PROBLEM STATEMENT – Copy out the data from its first line down to the line containing "scientific name: Thalasseus bergii", including that line, and reproduce each line without any change.

[Saved entries]
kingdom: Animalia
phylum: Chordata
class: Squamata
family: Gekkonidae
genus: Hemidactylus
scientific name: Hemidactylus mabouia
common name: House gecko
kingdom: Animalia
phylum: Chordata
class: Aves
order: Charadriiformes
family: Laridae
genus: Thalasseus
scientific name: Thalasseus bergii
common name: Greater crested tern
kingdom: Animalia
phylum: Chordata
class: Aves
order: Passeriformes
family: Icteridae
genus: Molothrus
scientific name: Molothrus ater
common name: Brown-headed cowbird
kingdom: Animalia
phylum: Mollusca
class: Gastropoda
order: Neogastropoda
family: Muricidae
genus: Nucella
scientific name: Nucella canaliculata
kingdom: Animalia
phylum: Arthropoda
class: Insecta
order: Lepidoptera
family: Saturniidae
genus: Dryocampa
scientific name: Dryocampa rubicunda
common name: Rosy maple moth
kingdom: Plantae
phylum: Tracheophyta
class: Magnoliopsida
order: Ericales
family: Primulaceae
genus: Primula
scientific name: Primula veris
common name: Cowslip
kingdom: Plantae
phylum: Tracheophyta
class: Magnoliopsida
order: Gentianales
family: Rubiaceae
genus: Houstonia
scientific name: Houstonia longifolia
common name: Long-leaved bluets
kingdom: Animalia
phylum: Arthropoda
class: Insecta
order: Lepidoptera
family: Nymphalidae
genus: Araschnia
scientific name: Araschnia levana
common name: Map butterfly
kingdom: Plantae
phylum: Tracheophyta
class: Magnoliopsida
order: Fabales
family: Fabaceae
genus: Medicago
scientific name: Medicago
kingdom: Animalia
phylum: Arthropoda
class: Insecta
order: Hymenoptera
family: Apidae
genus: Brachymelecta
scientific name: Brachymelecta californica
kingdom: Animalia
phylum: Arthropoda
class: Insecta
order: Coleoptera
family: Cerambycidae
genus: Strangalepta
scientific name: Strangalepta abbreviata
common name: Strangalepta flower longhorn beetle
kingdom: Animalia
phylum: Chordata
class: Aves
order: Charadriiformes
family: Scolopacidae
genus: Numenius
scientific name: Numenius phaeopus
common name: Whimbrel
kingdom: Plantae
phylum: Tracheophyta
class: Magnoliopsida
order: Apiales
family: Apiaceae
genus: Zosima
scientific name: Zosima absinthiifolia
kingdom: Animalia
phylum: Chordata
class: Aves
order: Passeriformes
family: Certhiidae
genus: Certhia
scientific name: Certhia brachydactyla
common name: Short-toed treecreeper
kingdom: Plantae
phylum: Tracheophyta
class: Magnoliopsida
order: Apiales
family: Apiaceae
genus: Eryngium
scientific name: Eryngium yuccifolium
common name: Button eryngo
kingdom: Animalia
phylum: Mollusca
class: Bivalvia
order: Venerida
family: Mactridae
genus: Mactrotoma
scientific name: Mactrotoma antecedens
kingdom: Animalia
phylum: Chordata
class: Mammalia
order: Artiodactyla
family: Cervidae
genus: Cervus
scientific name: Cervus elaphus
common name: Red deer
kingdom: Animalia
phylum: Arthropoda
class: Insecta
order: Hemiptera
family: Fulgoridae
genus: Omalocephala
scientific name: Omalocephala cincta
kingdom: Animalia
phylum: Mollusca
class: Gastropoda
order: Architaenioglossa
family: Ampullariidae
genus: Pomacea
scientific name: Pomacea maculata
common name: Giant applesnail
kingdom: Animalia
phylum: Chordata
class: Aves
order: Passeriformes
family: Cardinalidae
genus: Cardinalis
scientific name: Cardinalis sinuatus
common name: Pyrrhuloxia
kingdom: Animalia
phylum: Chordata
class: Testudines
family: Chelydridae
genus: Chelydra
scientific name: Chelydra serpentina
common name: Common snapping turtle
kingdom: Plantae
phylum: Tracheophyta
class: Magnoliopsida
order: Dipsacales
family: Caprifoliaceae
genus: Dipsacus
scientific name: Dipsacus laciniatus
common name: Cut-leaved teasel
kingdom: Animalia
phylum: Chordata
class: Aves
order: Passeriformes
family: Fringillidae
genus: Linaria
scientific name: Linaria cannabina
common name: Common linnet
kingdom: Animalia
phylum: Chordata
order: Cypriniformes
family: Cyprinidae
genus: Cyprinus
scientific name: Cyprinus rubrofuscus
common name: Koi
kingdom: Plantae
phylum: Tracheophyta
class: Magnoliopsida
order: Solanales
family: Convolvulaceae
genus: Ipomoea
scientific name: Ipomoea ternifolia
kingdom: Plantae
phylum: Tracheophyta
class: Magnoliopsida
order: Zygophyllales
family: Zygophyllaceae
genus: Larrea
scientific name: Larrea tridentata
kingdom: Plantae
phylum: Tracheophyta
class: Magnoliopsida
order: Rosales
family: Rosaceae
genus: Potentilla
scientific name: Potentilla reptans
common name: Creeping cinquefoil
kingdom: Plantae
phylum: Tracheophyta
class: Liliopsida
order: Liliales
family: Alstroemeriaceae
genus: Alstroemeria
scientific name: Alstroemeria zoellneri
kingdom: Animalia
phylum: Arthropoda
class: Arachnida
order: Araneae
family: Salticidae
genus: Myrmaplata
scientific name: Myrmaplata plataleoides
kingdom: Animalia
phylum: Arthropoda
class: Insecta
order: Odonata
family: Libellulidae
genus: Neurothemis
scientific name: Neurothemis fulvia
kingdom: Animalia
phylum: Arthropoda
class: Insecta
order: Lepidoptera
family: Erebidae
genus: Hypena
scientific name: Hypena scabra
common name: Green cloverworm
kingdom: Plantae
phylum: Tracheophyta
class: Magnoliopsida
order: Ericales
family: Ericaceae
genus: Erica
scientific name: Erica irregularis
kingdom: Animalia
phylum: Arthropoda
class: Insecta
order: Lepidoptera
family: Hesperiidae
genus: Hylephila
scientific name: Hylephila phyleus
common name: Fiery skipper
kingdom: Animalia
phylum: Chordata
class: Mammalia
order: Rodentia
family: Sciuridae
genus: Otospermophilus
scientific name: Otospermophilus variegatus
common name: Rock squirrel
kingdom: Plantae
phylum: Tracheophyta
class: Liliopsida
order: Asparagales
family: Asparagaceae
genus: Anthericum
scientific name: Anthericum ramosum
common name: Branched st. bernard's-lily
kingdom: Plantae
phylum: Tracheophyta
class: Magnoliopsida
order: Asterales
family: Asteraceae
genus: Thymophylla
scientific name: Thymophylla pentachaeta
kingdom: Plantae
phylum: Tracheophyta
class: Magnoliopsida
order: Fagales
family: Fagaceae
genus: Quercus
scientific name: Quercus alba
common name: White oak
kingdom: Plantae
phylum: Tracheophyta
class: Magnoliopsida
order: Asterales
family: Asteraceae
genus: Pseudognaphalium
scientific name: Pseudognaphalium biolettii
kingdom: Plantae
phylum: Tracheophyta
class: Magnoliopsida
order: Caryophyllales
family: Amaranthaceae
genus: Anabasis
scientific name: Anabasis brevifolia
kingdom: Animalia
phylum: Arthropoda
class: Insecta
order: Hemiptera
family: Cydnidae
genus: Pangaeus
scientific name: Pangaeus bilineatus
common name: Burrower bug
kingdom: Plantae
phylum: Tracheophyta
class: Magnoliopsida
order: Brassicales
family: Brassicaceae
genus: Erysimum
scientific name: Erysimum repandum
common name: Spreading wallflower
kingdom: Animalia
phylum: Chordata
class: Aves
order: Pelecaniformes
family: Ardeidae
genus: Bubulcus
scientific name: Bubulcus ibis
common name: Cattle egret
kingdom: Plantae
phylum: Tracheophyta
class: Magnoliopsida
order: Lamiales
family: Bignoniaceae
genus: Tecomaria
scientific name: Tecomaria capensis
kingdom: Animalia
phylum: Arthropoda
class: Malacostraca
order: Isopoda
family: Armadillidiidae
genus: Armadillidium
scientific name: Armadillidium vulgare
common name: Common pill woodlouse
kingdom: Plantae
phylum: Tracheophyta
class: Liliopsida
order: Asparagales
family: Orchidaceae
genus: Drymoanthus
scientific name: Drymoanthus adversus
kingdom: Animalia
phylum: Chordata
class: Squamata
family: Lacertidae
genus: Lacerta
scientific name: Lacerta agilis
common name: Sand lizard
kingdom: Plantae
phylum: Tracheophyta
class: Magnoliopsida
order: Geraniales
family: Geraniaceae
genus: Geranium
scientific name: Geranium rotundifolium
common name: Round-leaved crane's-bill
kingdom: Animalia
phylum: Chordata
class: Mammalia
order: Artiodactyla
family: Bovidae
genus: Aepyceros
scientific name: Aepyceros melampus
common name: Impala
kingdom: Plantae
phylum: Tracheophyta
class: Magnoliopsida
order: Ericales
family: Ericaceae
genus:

IN RESPONSE –
kingdom: Animalia
phylum: Chordata
class: Squamata
family: Gekkonidae
genus: Hemidactylus
scientific name: Hemidactylus mabouia
common name: House gecko
kingdom: Animalia
phylum: Chordata
class: Aves
order: Charadriiformes
family: Laridae
genus: Thalasseus
scientific name: Thalasseus bergii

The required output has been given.